Exploring the in vitro and in vivo antileishmanial potential of Marizomib against Leishmania amazonensis and Leishmania infantum.

Current treatment available for leishmaniasis is fraught with numerous problems, so the search for new treatment alternatives for leishmaniasis is urgent and necessary. The proteasome has been selected as a promising target. Marizomib is a proteasome inhibitor and has shown antitumor effects, with ongoing clinical tests. In this work, we aimed to evaluate the in vitro and in vivo effects of Marizomib on Leishmania amazonensis and Leishmania infantum.

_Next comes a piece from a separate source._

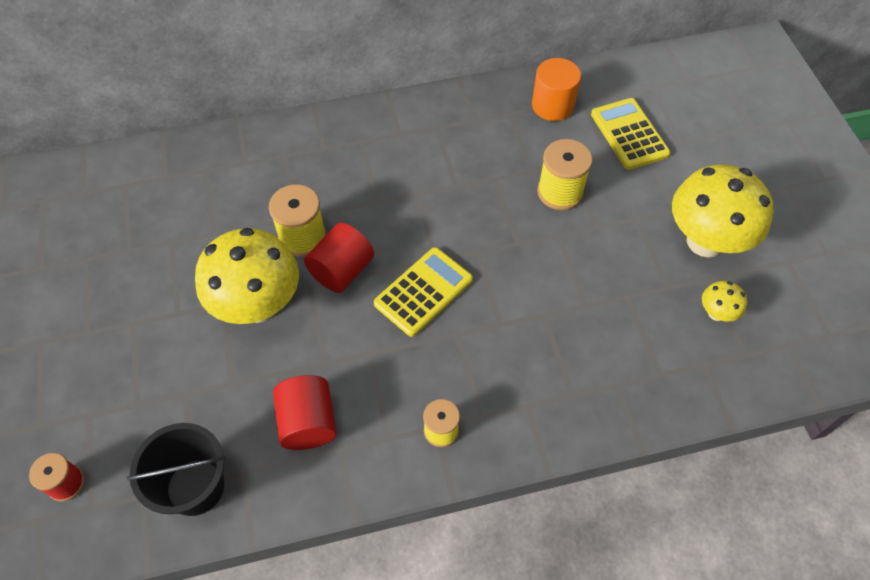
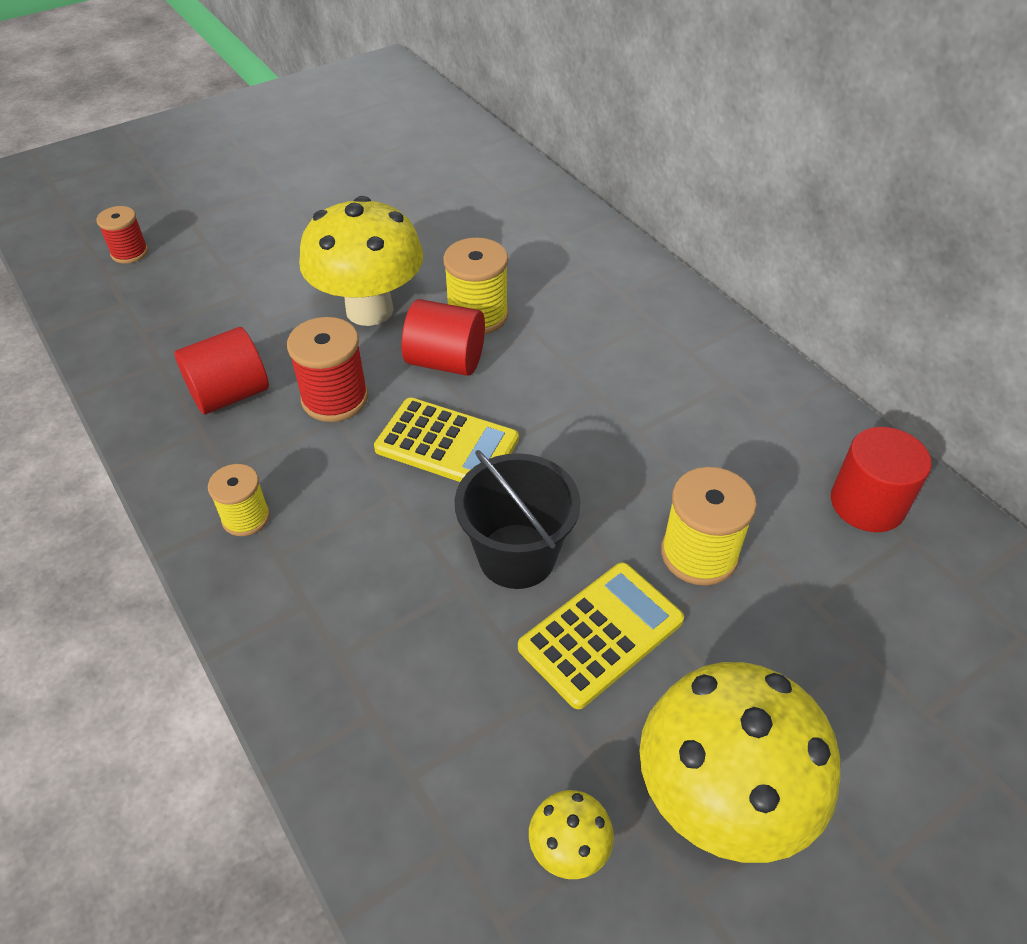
camera: 70 degrees right, 10 degrees down
(195, 487) = (137, 334): black bucket -> black bucket (517, 556)
(347, 350) = (335, 398): none -> red spool
(552, 105) = (867, 503): orange cylinder -> red cylinder
(629, 134) = (885, 624): yellow calculator -> yellow calculator (601, 634)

Interestingly, Marizomib was not effective against promastigote forms of L. amazonensis and L. infantum in vitro but showed a significant effect against intracellular amastigotes of L. amazonensis and L. infantum, showing selectivity for the parasite when compared to the host cell. Furthermore, through transmission electron microscopy, it was possible to show that Marizomib induces extensive ultrastructural changes in amastigotes of L. amazonensis and L. infantum, such as the appearance of many vacuoles in the parasite cytoplasm and mitochondrial swelling. Marizomib was also shown to be effective in a murine model of cutaneous leishmaniasis, with a reduction in the size of lesions and parasite load in the footpads and draining lymph nodes of animals infected with L. amazonensis. It is also effective in a model of visceral leishmaniasis, with a reduction in parasite load in the spleen and liver of animals infected with L. infantum. Importantly, Marizomib, in the treatment regimens used, did not cause renal and hepatic acute toxicity to infected animals. These results highlight the antileishmanial potential of Marizomib, encouraging us to conduct preclinical tests in other animal models, as well as clinical trials.